The inline function converts a string category into a recursive hierarchical key using reference swapping. This is complex code that is unrelated to presentation. It does not belong here.

After the inline function, there is a function call to generate the HTML category list. This uses the recursive hierarchical key to mark the active category to the user.

<?php
public static function catsToUl($linkage, $tpl, $cats, $seen, $active = array())
{
    if ($cats instanceof \Escribir\TagLibrarySearch) {
        $cats->ksort();
    } else {
        ksort($cats);
    }

    $str = '<ul>';
    foreach ($cats as $catname => $catcontents) {
        if ($catname === '/') {
            continue;
        }

        $newArr = $seen;
        $newArr[] = $catname;

        $newActive = isset($active[$catname]) ? $active[$catname] : false;

        $str .= '<li><a href="' . $tpl->escape(Config::urlArticles(implode('/', $newArr)))
            . '"' . ($newActive !== false ? ' class="active"' : '')
            . '>' . $tpl->escape($catname) . '</a>' .
            (count($catcontents) > 1 ?
            ArticleUtility::catsToUl($linkage, $tpl, $catcontents, $newArr,
            $newActive === false ? array() : $newActive) : '') . '</li>';
    }
    $str .= '</ul>';
    return $str;
}

If you understand that straight off, congratulations. Certainly it does not represent the reusable literate code we would like to maintain. Sometimes in these circumstances it is best to rewrite, and a good way to rewrite is to examine the end result.

<h2>Categories</h2>
<ul>
    <li><a href="/coding">coding</a></li>
    <li><a href="/features" class="active">features</a></li>
    <li>
        <a href="/personal">personal</a>
        <ul>
            <li><a href="/personal/sixth form">sixth form</a></li>
            <li><a href="/personal/university">university</a></li>
        </ul>
    </li>
    <li><a href="/portfolio">portfolio</a></li>
    <li><a href="/projects">projects</a></li>
    <li><a href="/reading">reading</a></li>
    <li><a href="/sport">sport</a></li>
    <li><a href="/technology">technology</a></li>
</ul>

The template only needs to know the attributes and text values here, it does not need access to the entire model.

Category DTO

Each category has multiple children and its own link plus the meta data that will mark it as the active category. This is a simple data transfer object. In PHP we can use an associative array instead of creating a concrete type:

<?php
$category = array(
    'name' => 'personal',
    'link' => '/personal',
    'categories' => array(/* recursive */),
);

Reading and writing this structure will require some kind of recursive function, or at least some tracking of the depth of the tree in combination with a non-recursive function. It is now clear that this constraint caused much of the complexity in the function we are trying to re-factor.

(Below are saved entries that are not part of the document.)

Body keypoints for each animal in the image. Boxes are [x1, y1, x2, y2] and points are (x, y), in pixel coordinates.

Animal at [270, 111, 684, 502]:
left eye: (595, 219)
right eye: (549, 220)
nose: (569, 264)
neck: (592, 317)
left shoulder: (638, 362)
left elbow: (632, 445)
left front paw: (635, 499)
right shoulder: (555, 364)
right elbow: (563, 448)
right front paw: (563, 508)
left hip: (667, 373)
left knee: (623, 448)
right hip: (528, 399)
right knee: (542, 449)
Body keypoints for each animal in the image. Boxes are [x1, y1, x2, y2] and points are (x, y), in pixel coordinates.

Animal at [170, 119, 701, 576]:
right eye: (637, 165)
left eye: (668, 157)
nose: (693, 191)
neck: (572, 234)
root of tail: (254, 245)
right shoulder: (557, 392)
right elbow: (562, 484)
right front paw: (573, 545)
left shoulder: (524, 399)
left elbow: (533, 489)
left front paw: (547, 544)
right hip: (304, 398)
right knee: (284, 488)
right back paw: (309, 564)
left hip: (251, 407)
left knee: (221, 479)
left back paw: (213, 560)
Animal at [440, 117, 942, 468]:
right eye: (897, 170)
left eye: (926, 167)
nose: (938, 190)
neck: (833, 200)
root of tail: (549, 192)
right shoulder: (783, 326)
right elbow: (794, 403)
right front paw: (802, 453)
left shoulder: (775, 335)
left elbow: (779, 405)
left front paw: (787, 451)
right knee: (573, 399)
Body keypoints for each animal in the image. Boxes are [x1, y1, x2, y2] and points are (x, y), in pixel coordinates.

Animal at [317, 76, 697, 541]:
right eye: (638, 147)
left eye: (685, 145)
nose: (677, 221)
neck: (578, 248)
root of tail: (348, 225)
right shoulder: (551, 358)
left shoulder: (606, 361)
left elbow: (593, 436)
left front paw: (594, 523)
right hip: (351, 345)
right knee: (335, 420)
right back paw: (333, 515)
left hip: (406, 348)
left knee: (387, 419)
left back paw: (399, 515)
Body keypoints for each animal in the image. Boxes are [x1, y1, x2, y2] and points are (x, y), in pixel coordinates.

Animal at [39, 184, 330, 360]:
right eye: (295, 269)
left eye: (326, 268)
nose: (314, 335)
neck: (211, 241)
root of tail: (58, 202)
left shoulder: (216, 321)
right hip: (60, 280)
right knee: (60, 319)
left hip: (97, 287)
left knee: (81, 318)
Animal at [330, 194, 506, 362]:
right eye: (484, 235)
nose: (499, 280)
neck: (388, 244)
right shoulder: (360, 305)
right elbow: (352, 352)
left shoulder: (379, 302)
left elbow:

One solution to this complexity is to limit article categories to be two tier. This will allow us to write the structure without using PHP functions, and will add flexibility for distinguishing between categories and subcategories.

<h2>Categories</h2>
<ul>
    <?php foreach ($this->categoryList as $category): ?>
        <li>
            <a href="<?= $this->escape($category['link']) ?>"
                <?= $category['active'] ? ' class="active"' : '' ?>>
                <?= $this->escape($category['name']) ?>
            </a>
            <?php if (!empty($category['categories'])): ?>
                <ul>
                    <?php foreach ($category['categories'] as $subcategory): ?>
                    <li>
                        <a href="<?= $this->escape($subcategory['link']) ?>"
                            <?= $subcategory['active'] ? ' class="active"' : '' ?>>
                            <?= $this->escape($subcategory['name']) ?>
                        </a>
                    </li>
                    <?php endforeach; ?>
                </ul>
            <?php endif; ?>
        </li>
    <?php endforeach; ?>
</ul>

This code is much less complex and more maintainable than the previous recursive function. We can easily edit that HTML structure of both categories and subcategories.

Generating the DTOs

We will have to implement code to create the new data structure.

<?php
class RecursiveCategoryNavigation
{
    private $activeCategory = '';

    public function setActiveCategory($activeCategory)
    {
        $this->activeCategory = $activeCategory;
    }

    public function create(\Escribir\TagLibrarySearch $categories)
    {
        return $this->_create($categories);
    }

    private function _create($categories, $categoryComponents = array())
    {
        $navigation = array();

        foreach ($categories as $category => $categoryContents) {
            if ($category === '/') {
                continue;
            }

            $subcategoryComponents = $categoryComponents;
            $subcategoryComponents[] = $category;

            $subcategoryLinks = implode('/', $subcategoryComponents);

            $sectionLinks = array(
                'name' => $category,
                'link' => Config::urlArticles($subcategoryLinks),
                'categories' => $this->_create($categoryContents, $subcategoryComponents),
                'active' => $this->_isActiveCategory($subcategoryLinks),
            );

            $sectionTitle = ucwords($category);
            $navigation[$sectionTitle] = $sectionLinks;
        }

        usort($navigation, function ($a, $b) {
            return strcmp($a['name'], $b['name']);
        });

        return $navigation;
    }

    private function _isActiveCategory($category)
    {
        return $category === $this->activeCategory;
    }
}
php